Donald Trump de retour à la présidence des Etats-Unis : de quoi inquiéter les viticulteurs de Bourgogne qui exportent près de 20 % de leur production outre-atlantique. Ils pourraient perdre gros alors que le secteur surfait sur une dynamique positive.
“On a peur aujourd’hui, au vu de ce qu’il a pu faire il y 4 ans auparavant”. à Premeaux-Prissey (Côte-d'Or), Raphaël Dubois produit 21 appellations de vins sur ses 21 hectares d’exploitation, dont près de 10 % est destiné au marché américain. Avec le retour de Donald Trump à la Maison blanche, il s’inquiète.
“Ça devait partir aux Etats-Unis", souligne le viticulteur devant une cargaison de bouteilles de vin en partance pour le Minnesota, qu’il a finalement décidé de ne pas livrer à son potentiel acheteur.
“Depuis septembre, on n'a plus rien. Plus de son, plus d’image.
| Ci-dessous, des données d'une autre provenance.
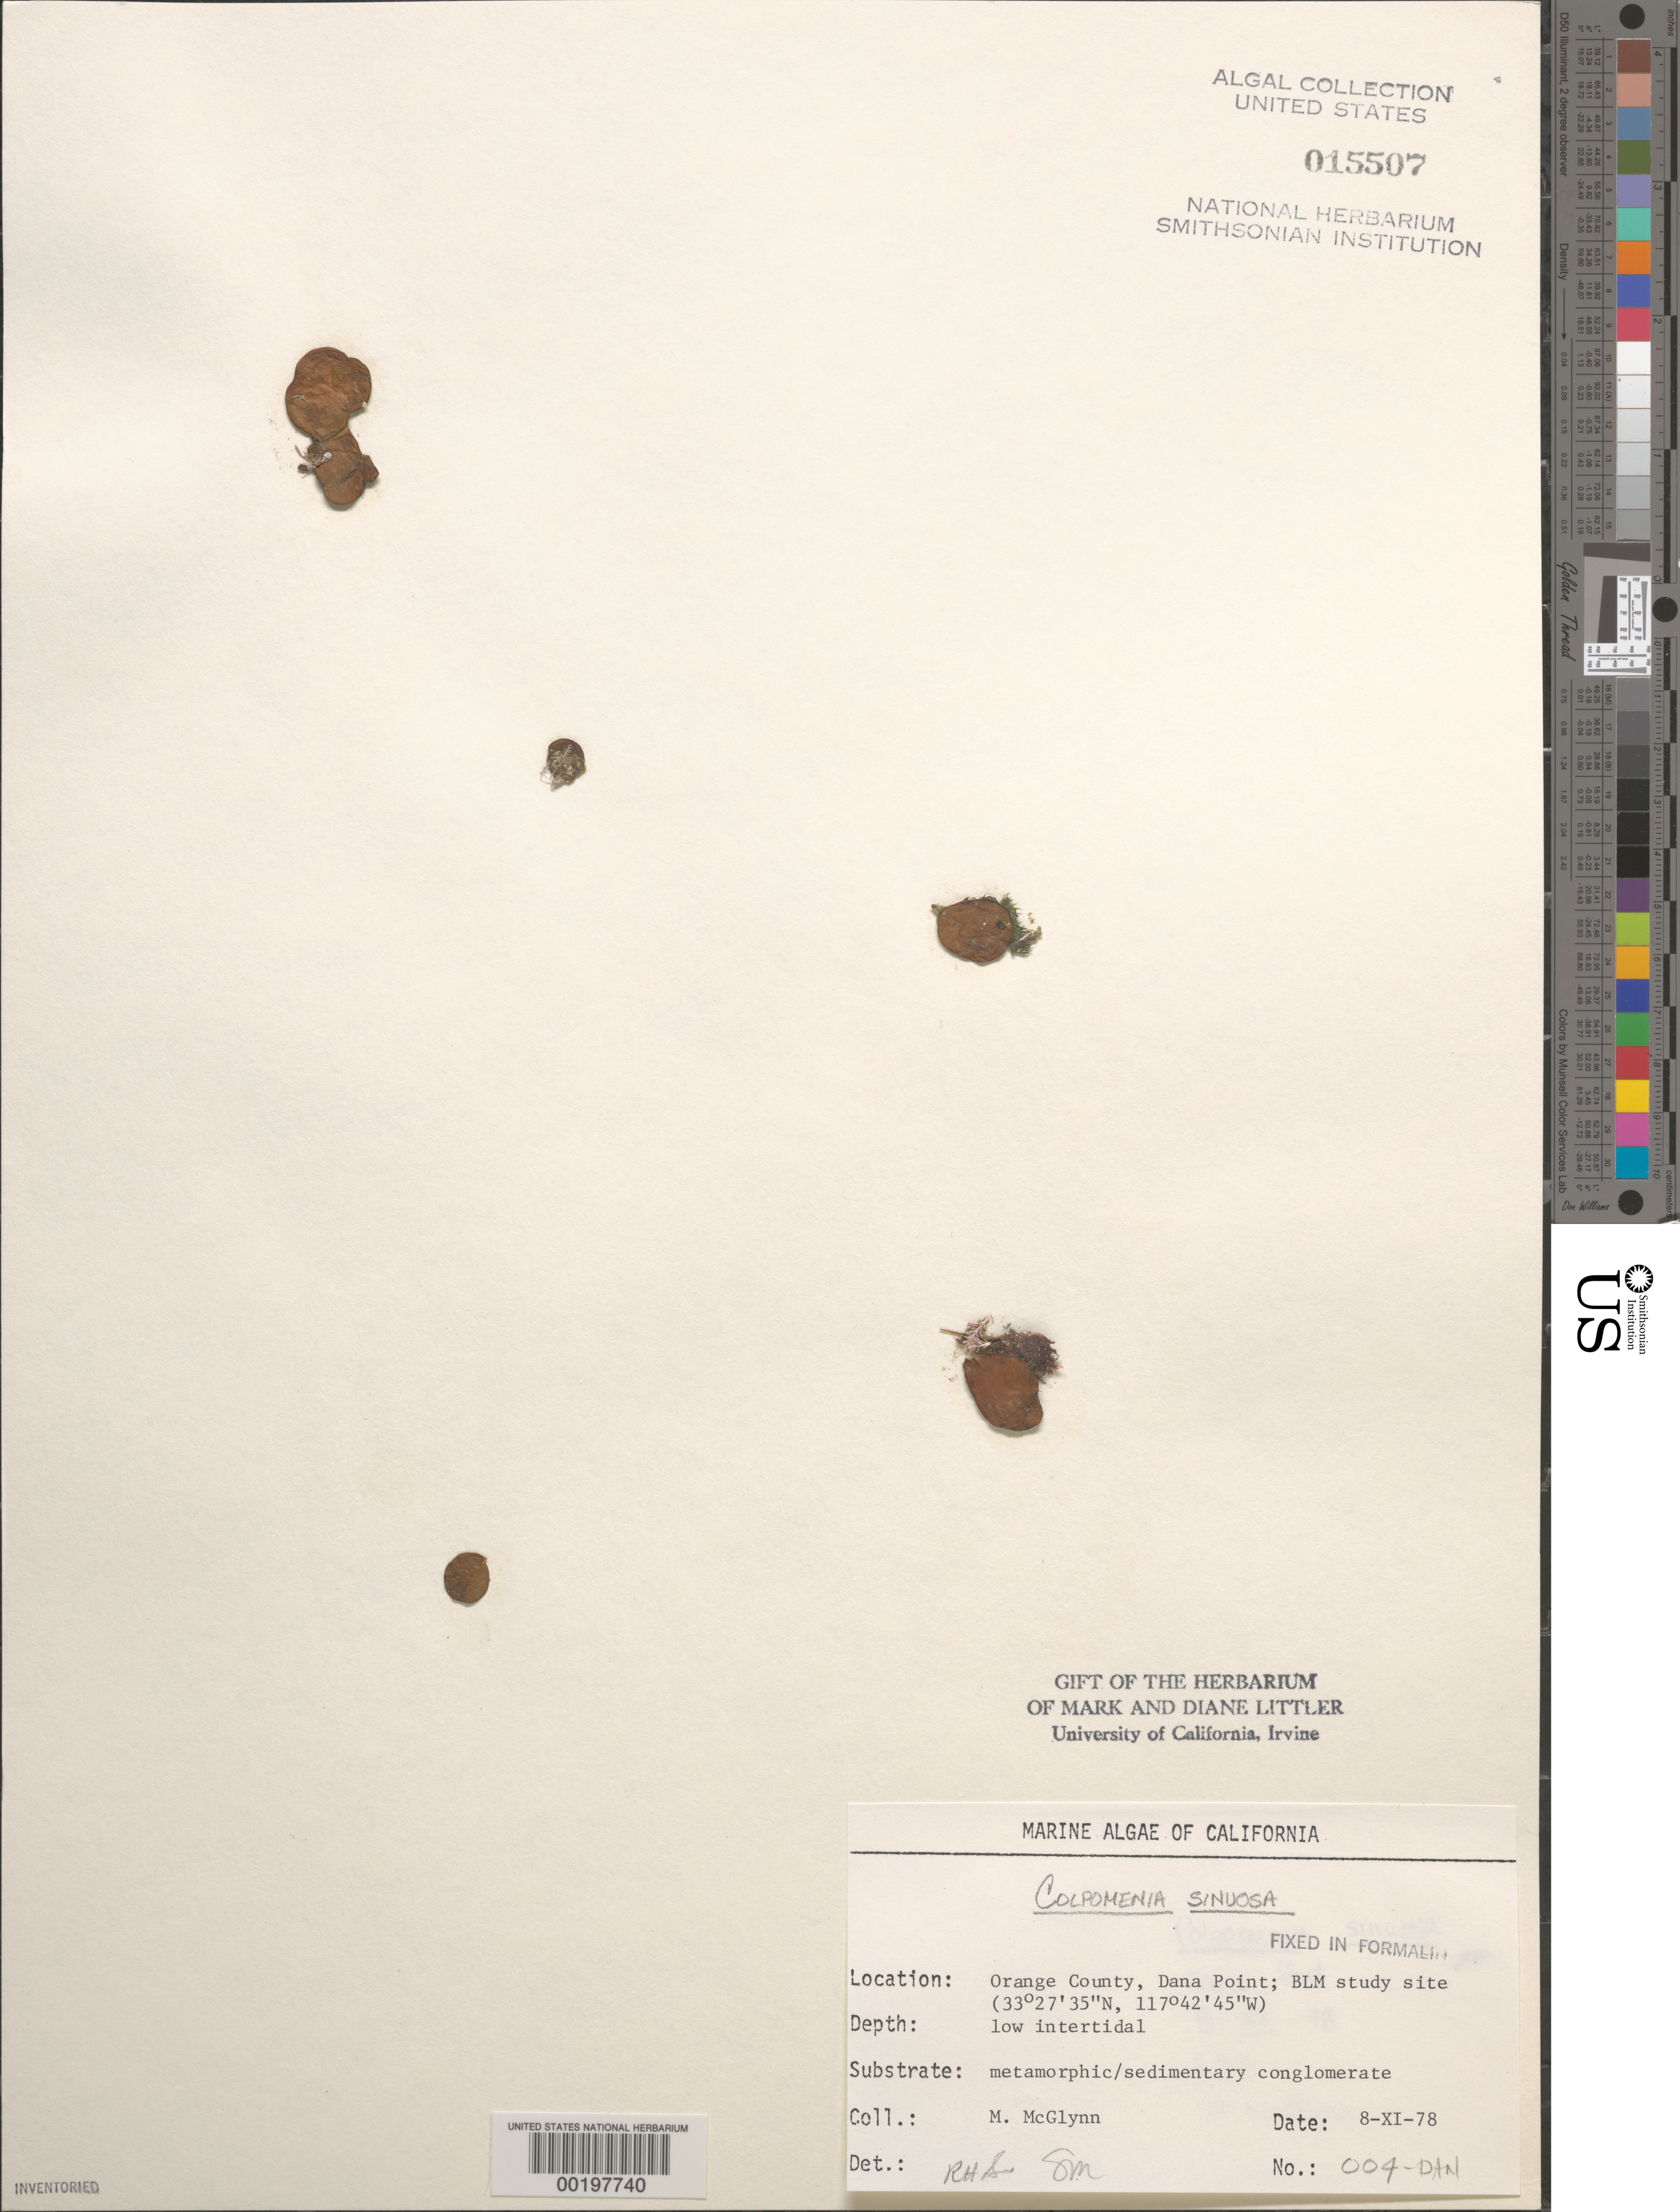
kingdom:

On a essayé 4-5 fois d’avoir contact avec eux, par mail, par téléphone, on n'a jamais pu avoir les bons interlocuteurs au point d’avoir des réponses”, ajoute Raphaël, qui par sécurité, à décider de garder sa marchandise non payée pour la vendre sur d’autres marchés.
Des exportations qui pourraient diminuer de 25%
Un silence qu’il met sur le dos de la tournure qu’a pris la campagne des élections présidentielles... et qui ne le rassure pas au vu des intentions du nouveau président américain.
Lors de son premier mandat, Donald Trump avait instauré une taxe de 25% sur les vins français. Une mesure de rétorsion prise en 2019, en réponse à la guerre commerciale entre Boeing et Airbus. Les exportations de vin bourguignon avaient alors baissé de 25%.
"ll a toujours prôné ‘America first’, qu’il allait taxer les produits d’importation. Je ne serais pas étonné qu’il le fasse”, avoue Raphaël, qui craint de voir ses clients s’approvisionner ailleurs, chez des producteurs moins chers. Des clients qui pourraient même arrêter de consommer du vin.
“10 à 20 % d’augmentation du prix du fait d’une taxe, ça peut être un élément de frein à la consommation”, souligne le viticulteur bourguignon.
"On n'a jamais connu ça au cours des 20 à 40 dernières années"
Depuis le moratoire de 2021, le marché du vin avait retrouvé des couleurs. “La filière bourguignonne est légèrement positive en ce moment. Depuis le début de l’année, on est légèrement reparti à la hausse notamment sur le marché américain qui est un marché dynamique”, explique Laurent Delaunay, président du bureau interprofessionnel des Vins de Bourgogne (BIVB).
20% de la production régionale part pour les Etats-Unis, soit environ 20 millions de bouteilles par an. Le pays représente le premier marché pour les exportations bourguignonnes.
Notre crainte, ça serait la combinaison des deux : la mise en place de droits de douane de 10 ou 20 %, plus la remise en place de cette taxe. Ça serait assez dramatique pour les vins français et les vins bourguignons en particulier. Si on dévissait sur notre premier marché export, on rentrerait plutôt dans une spirale négative. Il y a de quoi être préoccupé.
Laurent DelaunayPrésident du bureau interprofessionnel des Vins de Bourgogne (BIVB).
"Ce n’est pas quelque chose que l’on a connu à ce niveau-là au cours de 20 à 40 dernières années. On se rend compte que l’on est vraiment dans des tensions géopolitiques qui nous dépassent. On se sent un maillon assez fragile", ajoute le négociant.
La Commission Européenne, dernier espoir
L’incertitude plane mais les viticulteurs continuent de garder espoir. Ils misent tout sur le rôle de négociateur de la Commission européenne.
“On sait que le Président Trump est assez joueur : c’est un négociateur. Il aime bien manier le bras de fer pour commencer par transiger par la suite. Donc on peut espérer que s’il va dans ce sens-là, il puisse y avoir des négociations et que la commission européenne essentiellement, arrive à trouver un accord”, conclut Laurent Delaunay.
Lui comme Raphael possèdent encore quelques semaines de répit jusqu’au 20 janvier prochain, date à laquelle le 47ème président des Etats-Unis prendra ses fonctions.